== Segment start ==
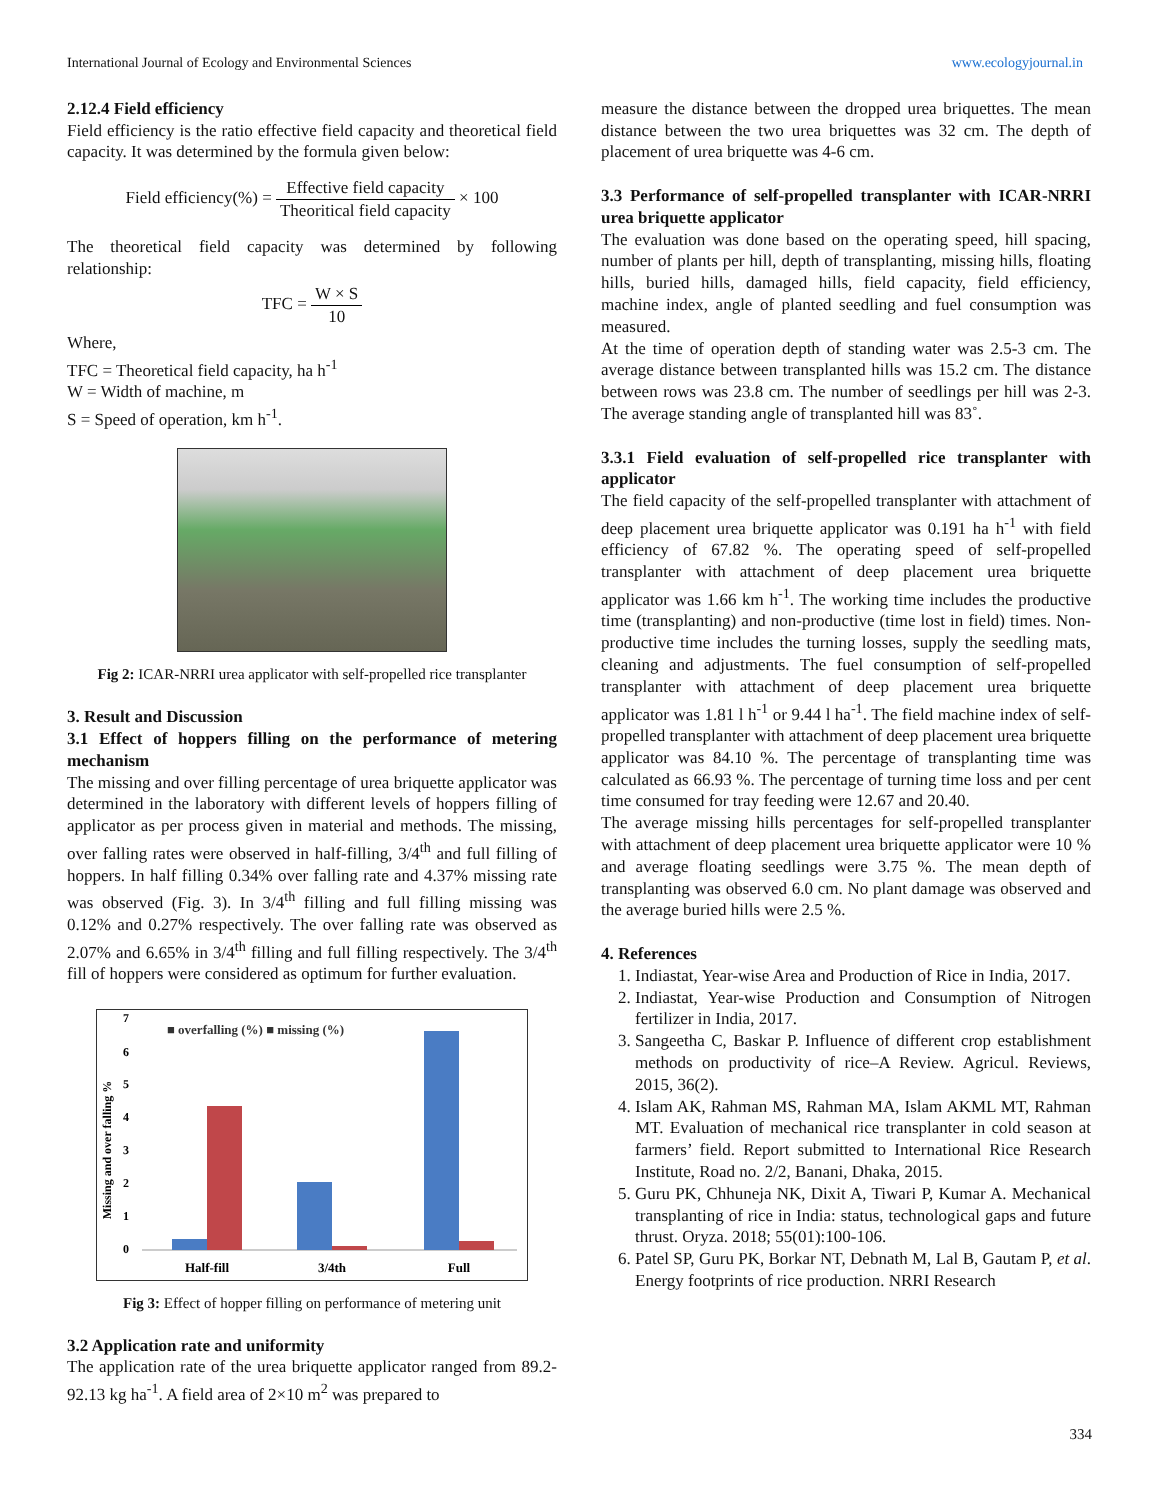International Journal of Ecology and Environmental Sciences www.ecologyjournal.in
2.12.4 Field efficiency
Field efficiency is the ratio effective field capacity and theoretical field capacity. It was determined by the formula given below:
Field efficiency(%) = Effective field capacity Theoritical field capacity × 100
The theoretical field capacity was determined by following relationship:
TFC = W × S 10
Where,
TFC = Theoretical field capacity, ha h<sup>-1</sup>
W = Width of machine, m
S = Speed of operation, km h<sup>-1</sup>.
Fig 2: ICAR-NRRI urea applicator with self-propelled rice transplanter
3. Result and Discussion
3.1 Effect of hoppers filling on the performance of metering mechanism
The missing and over filling percentage of urea briquette applicator was determined in the laboratory with different levels of hoppers filling of applicator as per process given in material and methods. The missing, over falling rates were observed in half-filling, 3/4<sup>th</sup> and full filling of hoppers. In half filling 0.34% over falling rate and 4.37% missing rate was observed (Fig. 3). In 3/4<sup>th</sup> filling and full filling missing was 0.12% and 0.27% respectively. The over falling rate was observed as 2.07% and 6.65% in 3/4<sup>th</sup> filling and full filling respectively. The 3/4<sup>th</sup> fill of hoppers were considered as optimum for further evaluation.
■ overfalling (%) ■ missing (%)
Missing and over falling %
7
6
5
4
3
2
1
0
Half-fill
3/4th
Full
Fig 3: Effect of hopper filling on performance of metering unit
3.2 Application rate and uniformity
The application rate of the urea briquette applicator ranged from 89.2-92.13 kg ha<sup>-1</sup>. A field area of 2×10 m<sup>2</sup> was prepared to
measure the distance between the dropped urea briquettes. The mean distance between the two urea briquettes was 32 cm. The depth of placement of urea briquette was 4-6 cm.
3.3 Performance of self-propelled transplanter with ICAR-NRRI urea briquette applicator
The evaluation was done based on the operating speed, hill spacing, number of plants per hill, depth of transplanting, missing hills, floating hills, buried hills, damaged hills, field capacity, field efficiency, machine index, angle of planted seedling and fuel consumption was measured.
At the time of operation depth of standing water was 2.5-3 cm. The average distance between transplanted hills was 15.2 cm. The distance between rows was 23.8 cm. The number of seedlings per hill was 2-3. The average standing angle of transplanted hill was 83˚.
3.3.1 Field evaluation of self-propelled rice transplanter with applicator
The field capacity of the self-propelled transplanter with attachment of deep placement urea briquette applicator was 0.191 ha h<sup>-1</sup> with field efficiency of 67.82 %. The operating speed of self-propelled transplanter with attachment of deep placement urea briquette applicator was 1.66 km h<sup>-1</sup>. The working time includes the productive time (transplanting) and non-productive (time lost in field) times. Non-productive time includes the turning losses, supply the seedling mats, cleaning and adjustments. The fuel consumption of self-propelled transplanter with attachment of deep placement urea briquette applicator was 1.81 l h<sup>-1</sup> or 9.44 l ha<sup>-1</sup>. The field machine index of self-propelled transplanter with attachment of deep placement urea briquette applicator was 84.10 %. The percentage of transplanting time was calculated as 66.93 %. The percentage of turning time loss and per cent time consumed for tray feeding were 12.67 and 20.40.
The average missing hills percentages for self-propelled transplanter with attachment of deep placement urea briquette applicator were 10 % and average floating seedlings were 3.75 %. The mean depth of transplanting was observed 6.0 cm. No plant damage was observed and the average buried hills were 2.5 %.
4. References
1. Indiastat, Year-wise Area and Production of Rice in India, 2017.
2. Indiastat, Year-wise Production and Consumption of Nitrogen fertilizer in India, 2017.
3. Sangeetha C, Baskar P. Influence of different crop establishment methods on productivity of rice–A Review. Agricul. Reviews, 2015, 36(2).
4. Islam AK, Rahman MS, Rahman MA, Islam AKML MT, Rahman MT. Evaluation of mechanical rice transplanter in cold season at farmers’ field. Report submitted to International Rice Research Institute, Road no. 2/2, Banani, Dhaka, 2015.
5. Guru PK, Chhuneja NK, Dixit A, Tiwari P, Kumar A. Mechanical transplanting of rice in India: status, technological gaps and future thrust. Oryza. 2018; 55(01):100-106.
6. Patel SP, Guru PK, Borkar NT, Debnath M, Lal B, Gautam P, et al. Energy footprints of rice production. NRRI Research
334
== Segment end ==
Every record above must be copied exactly; none of the pictures belong in the copy.

◆ TASK RESPONSE
International Journal of Ecology and Environmental Sciences www.ecologyjournal.in
2.12.4 Field efficiency
Field efficiency is the ratio effective field capacity and theoretical field capacity. It was determined by the formula given below:
Field efficiency(%) = Effective field capacity Theoritical field capacity × 100
The theoretical field capacity was determined by following relationship:
TFC = W × S 10
Where,
TFC = Theoretical field capacity, ha h<sup>-1</sup>
W = Width of machine, m
S = Speed of operation, km h<sup>-1</sup>.
Fig 2: ICAR-NRRI urea applicator with self-propelled rice transplanter
3. Result and Discussion
3.1 Effect of hoppers filling on the performance of metering mechanism
The missing and over filling percentage of urea briquette applicator was determined in the laboratory with different levels of hoppers filling of applicator as per process given in material and methods. The missing, over falling rates were observed in half-filling, 3/4<sup>th</sup> and full filling of hoppers. In half filling 0.34% over falling rate and 4.37% missing rate was observed (Fig. 3). In 3/4<sup>th</sup> filling and full filling missing was 0.12% and 0.27% respectively. The over falling rate was observed as 2.07% and 6.65% in 3/4<sup>th</sup> filling and full filling respectively. The 3/4<sup>th</sup> fill of hoppers were considered as optimum for further evaluation.
■ overfalling (%) ■ missing (%)
Missing and over falling %
7
6
5
4
3
2
1
0
Half-fill
3/4th
Full
Fig 3: Effect of hopper filling on performance of metering unit
3.2 Application rate and uniformity
The application rate of the urea briquette applicator ranged from 89.2-92.13 kg ha<sup>-1</sup>. A field area of 2×10 m<sup>2</sup> was prepared to
measure the distance between the dropped urea briquettes. The mean distance between the two urea briquettes was 32 cm. The depth of placement of urea briquette was 4-6 cm.
3.3 Performance of self-propelled transplanter with ICAR-NRRI urea briquette applicator
The evaluation was done based on the operating speed, hill spacing, number of plants per hill, depth of transplanting, missing hills, floating hills, buried hills, damaged hills, field capacity, field efficiency, machine index, angle of planted seedling and fuel consumption was measured.
At the time of operation depth of standing water was 2.5-3 cm. The average distance between transplanted hills was 15.2 cm. The distance between rows was 23.8 cm. The number of seedlings per hill was 2-3. The average standing angle of transplanted hill was 83˚.
3.3.1 Field evaluation of self-propelled rice transplanter with applicator
The field capacity of the self-propelled transplanter with attachment of deep placement urea briquette applicator was 0.191 ha h<sup>-1</sup> with field efficiency of 67.82 %. The operating speed of self-propelled transplanter with attachment of deep placement urea briquette applicator was 1.66 km h<sup>-1</sup>. The working time includes the productive time (transplanting) and non-productive (time lost in field) times. Non-productive time includes the turning losses, supply the seedling mats, cleaning and adjustments. The fuel consumption of self-propelled transplanter with attachment of deep placement urea briquette applicator was 1.81 l h<sup>-1</sup> or 9.44 l ha<sup>-1</sup>. The field machine index of self-propelled transplanter with attachment of deep placement urea briquette applicator was 84.10 %. The percentage of transplanting time was calculated as 66.93 %. The percentage of turning time loss and per cent time consumed for tray feeding were 12.67 and 20.40.
The average missing hills percentages for self-propelled transplanter with attachment of deep placement urea briquette applicator were 10 % and average floating seedlings were 3.75 %. The mean depth of transplanting was observed 6.0 cm. No plant damage was observed and the average buried hills were 2.5 %.
4. References
1. Indiastat, Year-wise Area and Production of Rice in India, 2017.
2. Indiastat, Year-wise Production and Consumption of Nitrogen fertilizer in India, 2017.
3. Sangeetha C, Baskar P. Influence of different crop establishment methods on productivity of rice–A Review. Agricul. Reviews, 2015, 36(2).
4. Islam AK, Rahman MS, Rahman MA, Islam AKML MT, Rahman MT. Evaluation of mechanical rice transplanter in cold season at farmers’ field. Report submitted to International Rice Research Institute, Road no. 2/2, Banani, Dhaka, 2015.
5. Guru PK, Chhuneja NK, Dixit A, Tiwari P, Kumar A. Mechanical transplanting of rice in India: status, technological gaps and future thrust. Oryza. 2018; 55(01):100-106.
6. Patel SP, Guru PK, Borkar NT, Debnath M, Lal B, Gautam P, et al. Energy footprints of rice production. NRRI Research
334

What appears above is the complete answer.